Chen Yanxin, Luo Yuxi, Liu Yunwei, Luo Daya, Liu Anwen
Department of Oncology, The Second Affiliated Hospital, Jiangxi Medical College, Nanchang University, Nanchang, 330006, Jiangxi Province, China.
Department of Radiotherapy, Hunan Cancer Hospital and the Affiliated Cancer Hospital of Xiangya School of Medicine, Central South University, Changsha, 410000, Hunan Province, China.
Cancer Immunol Immunother. 2025 Jan 3;74(2):52. doi: 10.1007/s00262-024-03899-9.
The combined use of tocilizumab (TCZ) and immune checkpoint inhibitors (ICIs) in cancer treatment is gaining attention, but preclinical studies are lacking. Our study aims to investigate the synergistic anti-tumor effect of TCZ combined with ICIs and its role in treating immune-related adverse events (irAEs). The clinical significance of high interleukin-6 (IL-6) expression in tumor patients was analyzed from the Cancer Genome Atlas (TCGA) database. The expression levels of IL-6 were compared before and during the onset of ICIs-associated myocarditis patients. ICIs-related myocardial inflammatory injury and therapeutic lung cancer models were constructed in C57BL/6 J mice using murine-derived programmed death-1 (PD-1) inhibitors alone or in combination with TCZ. Possible inflammatory mechanisms were proposed and validated. The anti-tumor effects and mechanisms of both drugs in combination were assessed. Patients with high IL-6 expression had a poor prognosis, and those with ICIs-associated myocarditis exhibited elevated IL-6 from baseline.
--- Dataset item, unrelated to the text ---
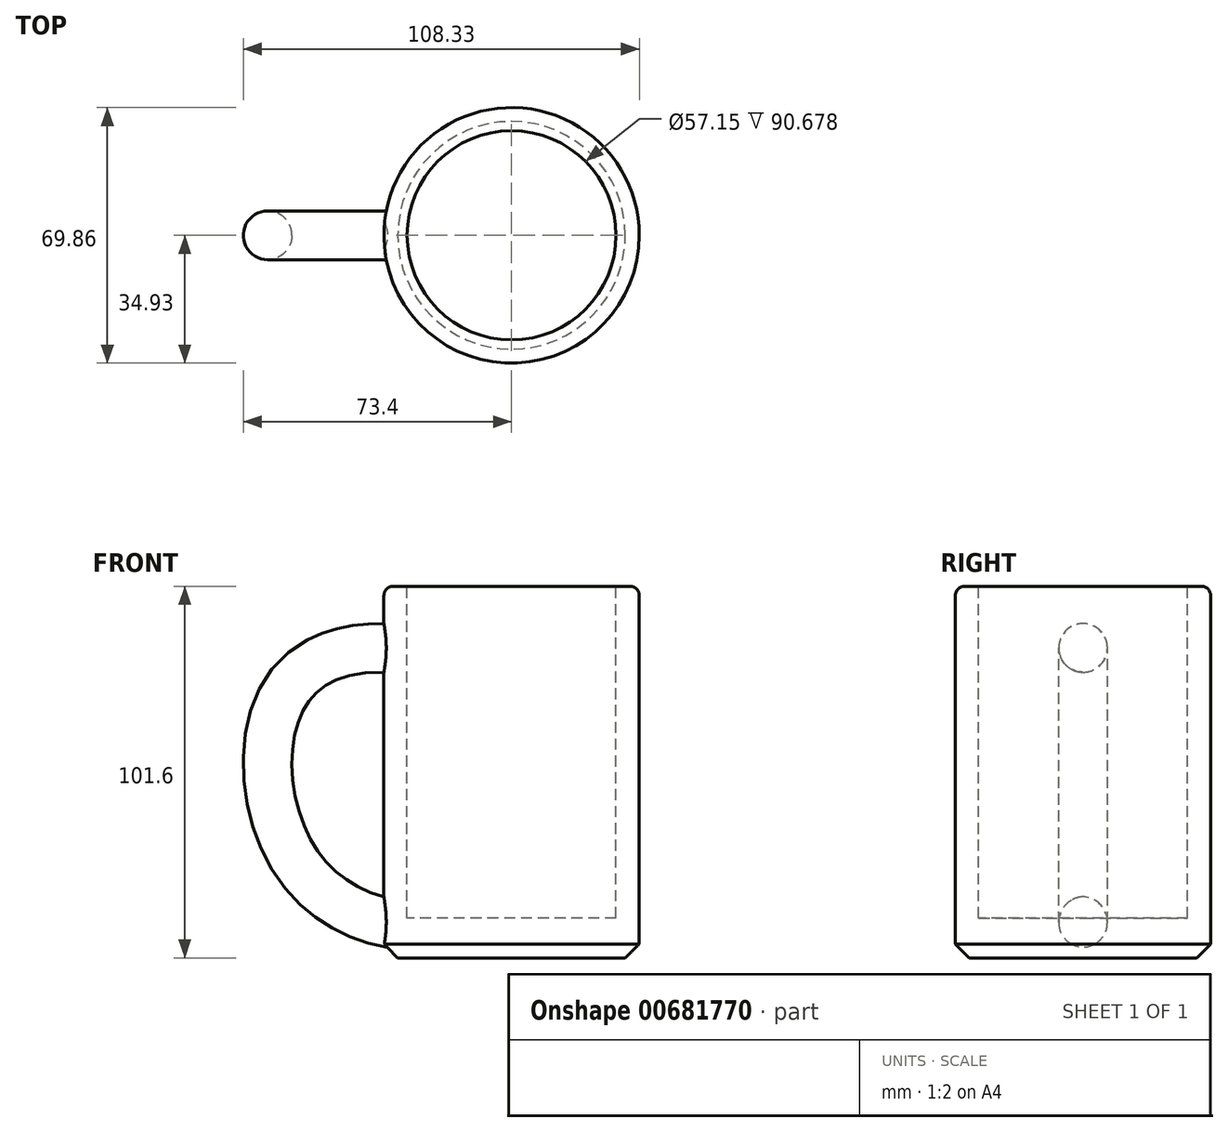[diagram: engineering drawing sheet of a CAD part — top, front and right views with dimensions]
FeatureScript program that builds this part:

In the PD-1 inhibitors-associated myocardial inflammatory injury mouse model, the levels of IL-6 in the blood and cardiac tissues were significantly elevated. TCZ ameliorated immune myocardial inflammatory injury by inhibiting the IL-6/janus kinase 2 (JAK2)/signal transducer and activator of the transcription 3 (STAT3) pathway. The group treated with PD-1 inhibitors combined with TCZ showed significantly slower tumor growth than that treated with PD-1 inhibitors alone. TCZ resisted tumor growth by inhibiting the IL-6-JAK2-STAT3 pathway. By targeting the IL-6-JAK2-STAT3 pathway, TCZ can alleviate PD-1 inhibitors-associated myocardial inflammatory injury mediated by M1-polarized macrophages and plays a synergistic anti-tumor role by inhibiting lung cancer cell proliferation.
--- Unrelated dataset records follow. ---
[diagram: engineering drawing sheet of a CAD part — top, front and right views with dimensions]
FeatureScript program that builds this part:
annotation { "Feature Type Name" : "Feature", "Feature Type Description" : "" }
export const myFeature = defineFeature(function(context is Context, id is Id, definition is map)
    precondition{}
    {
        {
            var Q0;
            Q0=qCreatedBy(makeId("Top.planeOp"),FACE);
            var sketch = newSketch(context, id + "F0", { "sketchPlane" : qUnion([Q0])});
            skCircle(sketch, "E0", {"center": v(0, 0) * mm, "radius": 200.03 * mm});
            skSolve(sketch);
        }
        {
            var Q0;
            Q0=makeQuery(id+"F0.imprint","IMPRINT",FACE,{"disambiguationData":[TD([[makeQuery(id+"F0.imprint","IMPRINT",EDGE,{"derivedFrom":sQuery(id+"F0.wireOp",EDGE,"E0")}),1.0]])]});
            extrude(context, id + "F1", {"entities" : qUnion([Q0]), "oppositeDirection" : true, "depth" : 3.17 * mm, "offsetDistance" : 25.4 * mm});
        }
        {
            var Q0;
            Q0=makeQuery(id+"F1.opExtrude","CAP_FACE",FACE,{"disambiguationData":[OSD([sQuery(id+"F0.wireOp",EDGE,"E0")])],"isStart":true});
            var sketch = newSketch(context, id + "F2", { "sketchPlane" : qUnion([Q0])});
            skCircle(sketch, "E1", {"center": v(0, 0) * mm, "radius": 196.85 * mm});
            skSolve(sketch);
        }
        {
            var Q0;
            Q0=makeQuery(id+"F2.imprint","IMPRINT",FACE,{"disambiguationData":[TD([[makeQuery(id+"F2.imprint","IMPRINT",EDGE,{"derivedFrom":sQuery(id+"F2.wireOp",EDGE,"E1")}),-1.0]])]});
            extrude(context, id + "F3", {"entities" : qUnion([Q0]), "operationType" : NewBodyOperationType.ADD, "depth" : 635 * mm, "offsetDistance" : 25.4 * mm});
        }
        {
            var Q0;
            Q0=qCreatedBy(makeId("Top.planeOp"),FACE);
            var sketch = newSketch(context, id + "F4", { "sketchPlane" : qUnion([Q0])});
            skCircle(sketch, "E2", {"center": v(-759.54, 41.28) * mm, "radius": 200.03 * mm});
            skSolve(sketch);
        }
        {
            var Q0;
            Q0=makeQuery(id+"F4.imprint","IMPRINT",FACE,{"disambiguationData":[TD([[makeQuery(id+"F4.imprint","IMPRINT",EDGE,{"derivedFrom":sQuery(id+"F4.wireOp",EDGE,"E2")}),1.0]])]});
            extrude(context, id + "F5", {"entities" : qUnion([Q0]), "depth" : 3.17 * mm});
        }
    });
托珠单抗(TCZ)与免疫检查点抑制剂(ICIs)联合用于癌症治疗正受到关注,但临床前研究尚缺乏。我们的研究旨在探讨TCZ与ICIs联合的协同抗肿瘤作用及其在治疗免疫相关不良事件(irAEs)中的作用。从癌症基因组图谱(TCGA)数据库分析肿瘤患者中高白细胞介素-6(IL-6)表达的临床意义。比较ICIs相关心肌炎患者发病前和发病期间的IL-6表达水平。在C57BL/6 J小鼠中单独或与TCZ联合使用鼠源程序性死亡-1(PD-1)抑制剂构建ICIs相关的心肌炎性损伤和治疗性肺癌模型。提出并验证了可能的炎症机制。评估了两种药物联合使用的抗肿瘤作用和机制。IL-6表达高的患者预后较差,ICIs相关心肌炎患者的IL-6较基线升高。在PD-1抑制剂相关的心肌炎性损伤小鼠模型中,血液和心脏组织中的IL-6水平显著升高。TCZ通过抑制IL-6/Janus激酶2(JAK2)/信号转导和转录激活因子3(STAT3)途径改善免疫性心肌炎性损伤。与单独使用PD-1抑制剂治疗的组相比,联合使用PD-1抑制剂和TCZ治疗的组肿瘤生长明显较慢。TCZ通过抑制IL-6-JAK2-STAT3途径抑制肿瘤生长。通过靶向IL-6-JAK2-STAT3途径,TCZ可减轻M1极化巨噬细胞介导的PD-1抑制剂相关心肌炎性损伤,并通过抑制肺癌细胞增殖发挥协同抗肿瘤作用。